Daniel Gibson metalcaedes at gmail.com
Mon May 23 17:37:31 PDT 2011


Am 24.05.2011 01:59, schrieb bearophile:
> Daniel Gibson:
> 
>> OTOH python teaches to indent your code properly which enhances
>> readability, so maybe it's a good thing to learn right from the beginning.
>> I've had students producing working code (Java and SQL) that was totally
>> unreadable because it wasn't indented properly.
> 
> Some students are precise, they puts all the full stops and commas in their comments, and format code well. Other students seem unable to understand the need for a proper code formatting. But both kinds of students must learn some programming and do some practice at it. The teacher has to ask for a good code formatting, but I have seen it's better to avoid an escalation of the frustration of the less precise programmers, otherwise they may lose interest in programming and sometimes even switch courses :-) They already hate the interpreter/compiler for all those stupid error messages it gives them...
> 

How do you do "less precise programming"? Just change your code until
the compiler stops emitting error messages and until the output of your
program looks "about right" for some sample input?
IMHO the sooner they learn to be precise the better - randomly changing
code until it compiles is no programming but a sign that the
"programmer" hasn't got a clue what he's doing.

Furthermore I'm not sure whether setting correct parentheses is easier
than correct indenting for these kind of students (or will they just add
parentheses until the compiler shuts up)?

(WTF am I really defending a scripting language?)

> 
>> Exactly. So why teach it in a differently first and then tell "well, now
>> you're using a proper language and now you have to start caring about
>> case"?
> 
> Delphi is a proper language (better than C, by the way). 

Maybe, doesn't change the fact that most other languages are case
sensitive. And as a Linux user (with case sensitive file systems) I
think people should get used to case sensitivity.

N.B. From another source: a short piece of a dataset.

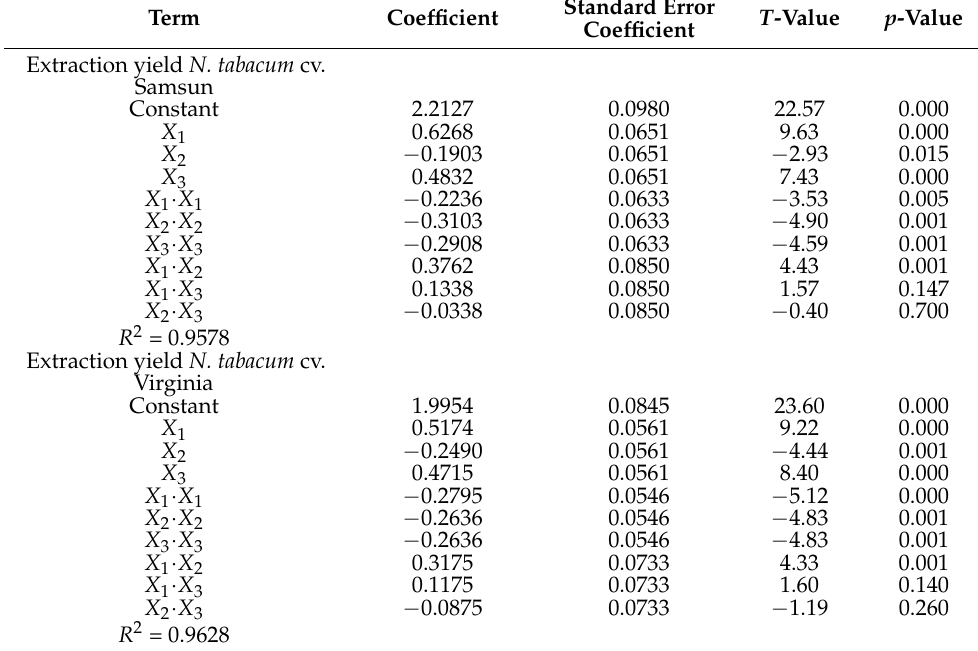
Standard Error T -Value p -Value Coefficient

> The first language you use doesn't need to be the same language you use 8 months later. Ignoring cases first, and later asking for a more strict programming style is not bad, it's exactly what lot of students used to do learning Pascal the first year and C the second :-)
> 

And learning Pascal in the first and C in the second year is good?

> 
>> This just asks for subtle bugs because of spelling mistakes..
>>
>> class Bar {
>>   int p;
>>   void setFoo(int P) { this.p = p; }
>> }
>>
>> and stuff like that.
> 
> Have you programmed in Delphi/ObjectPascal for some weeks or more? Case-related bugs are not common. I am not talking about removing case sensitivity from C/Java, I am talking about a language wholly designed taking into account it is case insensitive.
> 

I've "learned" Delphi in school (didn't learn that much in retrospect, I
wasn't taught about records, classes, pointers, ... but we always
clicked a nice GUI..) but didn't even know it was case insensitive.

> 
>> It may not be essential. Neither is correct spelling; so the language
>> could be fuzzy about detecting keywords so "to { ... } wihle(...);"
>> could be accepted as well :-P
> 
> People that don't know how to switch on a computer know that in their natural language the word "the" means the same thing if you write it lowercase in the middle of the phrase, or if you write it capitalized as "The" at the beginning of a phrase. But even programming newbies (unless they have dyslexia, and some new programmers _do_ have strong dyslexia, and the teacher must find a ways to teach them too something) are able to see that "hte" is a word different from "the". So this argument of yours is not good enough.
> 

Even programming newbies can easily learn that "The" != "the".